En el despertar de la Cuarta Transformación se da ya el primer encontronazo entre Andrés Manuel López Obrador y algunos gobernadores

Uno de los enfrentamientos políticos más frontales que sostuvo Benito Juárez –el jefe de la Primera Transformación- fue con el gobernador de Nuevo León, Santiago Vidaurri.

En medio de la intervención francesa en 1864, el presidente Juárez huía con la República bajo el brazo, pidiendo refugio y apoyo al Estado al que su caravana llegaba. Pero en Nuevo León la historia fue distinta.

Después de despachar desde San Luis Potosí y luego desde Saltillo, el presidente Juárez entró en Monterrey para encontrarse, no con el apoyo nacionalista que esperaba, sino con una oposición política feroz.

El gobernador Vidaurri, simpatizante de las fuerzas francesas imperiales, le regateó al gobierno itinerante los dineros recaudados en las aduanas nuevoleonesas, lo que le permitiría al presidente Juárez continuar su gobierno y su caravana.

El desenlace fue de escándalo. Indalecio, el hijo del gobernador Vidaurri, fue enviado a dar la negativa y con una turba armada acabó disparando contra la caravana que salió huyendo para proteger la vida del presidente Juárez.

El Benemérito declaró la guerra a Nuevo León, derrotó al gobernador Vidaurri, le quitó las aduanas al Estado y el mandatario estatal -que alcanzó a ser el ministro de Hacienda en la intervención francesa- acabó fusilado por la espalda, como traidor, en la Plaza de Santo Domingo de la Ciudad de México.

Viene este recuento histórico a colación, porque en el despertar de la Cuarta Transformación se da ya el primer encontronazo entre el jefe político nacional Andrés Manuel López Obrador y algunos gobernadores.

De fondo, el presidente electo que tomará posesión en cinco días, tiene un punto a su favor. Después de ver los escandalosos desfalcos de las arcas estatales consumadas por media docena de gobernadores del PRIAN, es urgente ponerles controles a quienes se constituyeron en Virreyes.

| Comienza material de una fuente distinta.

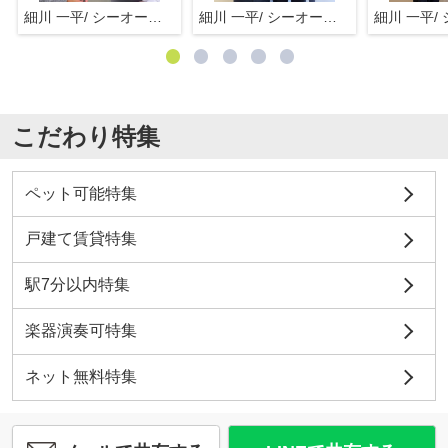
細川 一平/ シーオーエム(株)
細川 一平/ シーオーエム(株)
こだわり特集
ペット可能特集
戸建て賃貸特集
駅7分以内特集
楽器演奏可特集
ネット無料特集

De forma, sin embargo, la creación de la figura de delegados está despertando la animadversión no solo en los gobernadores, sino de muchos sectores políticos y empresariales que ven en esa posición a un gobernador alterno, que tendrá bajo su tutela la chequera federal e incluso la palabra final en algunos asuntos de seguridad.

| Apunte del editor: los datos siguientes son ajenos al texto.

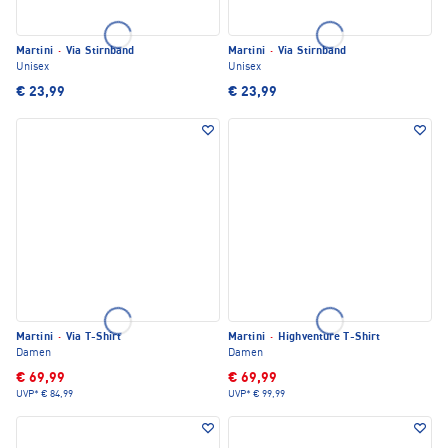
Martini
·
Via Stirnband
Martini
·
Via Stirnband
Unisex
Unisex
€ 23,99
€ 23,99
Martini
·
Via T-Shirt
Martini
·
Highventure T-Shirt
Damen
Damen
€ 69,99
€ 69,99
UVP*
€ 84,99
UVP*
€ 99,99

El problema de fondo es que la selección de esos delegados no es la mejor. Los elegidos son casi en su totalidad militantes morenistas, en muchos casos candidatos perdedores frente a los gobernadores electos democráticamente, como sucede en entidades tan cruciales como Estado de México y Jalisco.

Si el asunto fuera exclusivamente vigilar la justa aplicación de los recursos federales, el presidente electo podría haber convocado a la selección de 32 expertos en finanzas, que con conocimiento de causa se avocaran a cuidar cada peso que se asignara a los programas estatales.

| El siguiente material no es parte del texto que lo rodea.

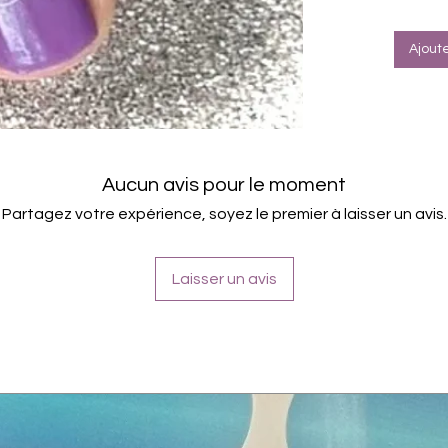
Halte
Farbe: W
Tragefot
Ajout
Aucun avis pour le moment
Partagez votre expérience, soyez le premier à laisser un avis.
Laisser un avis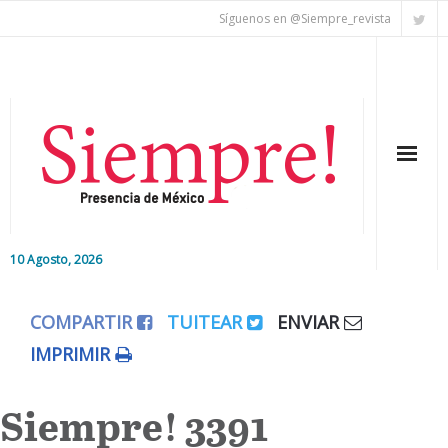
Síguenos en @Siempre_revista
10 Agosto, 2026
Inicio
COMPARTIR
TUITEAR
ENVIAR
Editorial
IMPRIMIR
Nacional
Siempre! 3391
Colaboradores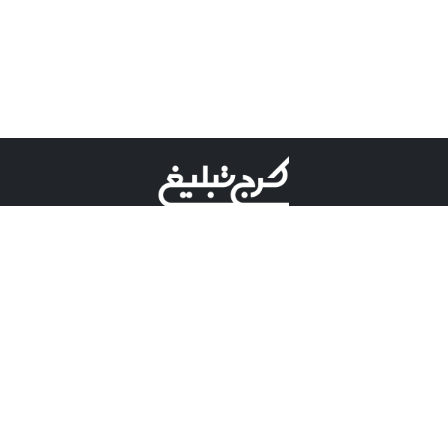
©کرج تبلیغ علامت تجاری ثبت شده در "اداره ثبت برند"
میباشد و هرگونه استفاده از این عنوان با پسوند و پیشوند قابل
پیگیری قضایی میباشد.
دارای نماد اعتبار 1 ستاره از مركز توسعه تجارت الكترونیكی
وزارت صنعت، معدن و تجارت.
مسئولیت آگهی های درج شده در این سایت بر عهده آگهی
دهنده می باشد.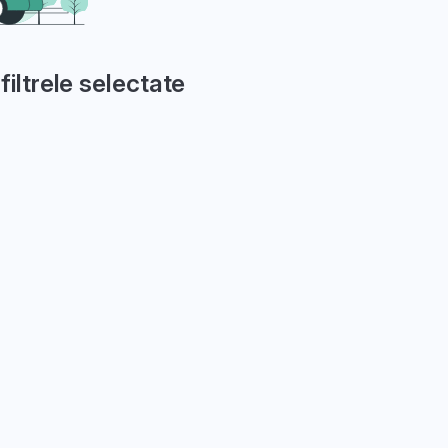
filtrele selectate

Pero al habilitar a políticos que perdieron su elección, lo que se propiciará será -sin duda- una ruptura política.

Se creará con esos delegados una casta morenista que –al igual que sucedió en el pasado priista y panista que critican- podrían usar sus delegaciones para repartir favores y hacer campaña personal rumbo a las próximas elecciones.

Por eso gobernadores como el jalisciense Enrique Alfaro, o como el chihuahuense, Javier Corral ya alzaron la voz y entraron en franca rebelión.

Porque con la nueva figura de Comendador de la Cuarta Transformación sienten que se violenta el Pacto Federal y se instala una autoridad superior por encima de la democráticamente electa.

Y para enturbiar más el ambiente, morenistas como el senador Félix Salgado Macedonio amenazan ya con desparecer los poderes en los Estados que desacaten las decisiones del gobierno federal y desconozcan a los nuevos delegados.

¿Arrancaremos la Cuarta Transformación con un encontronazo entre el presidente López Obrador y media docena de gobernadores? ¿Tendremos que ir preparando la Plaza de Santo Domingo?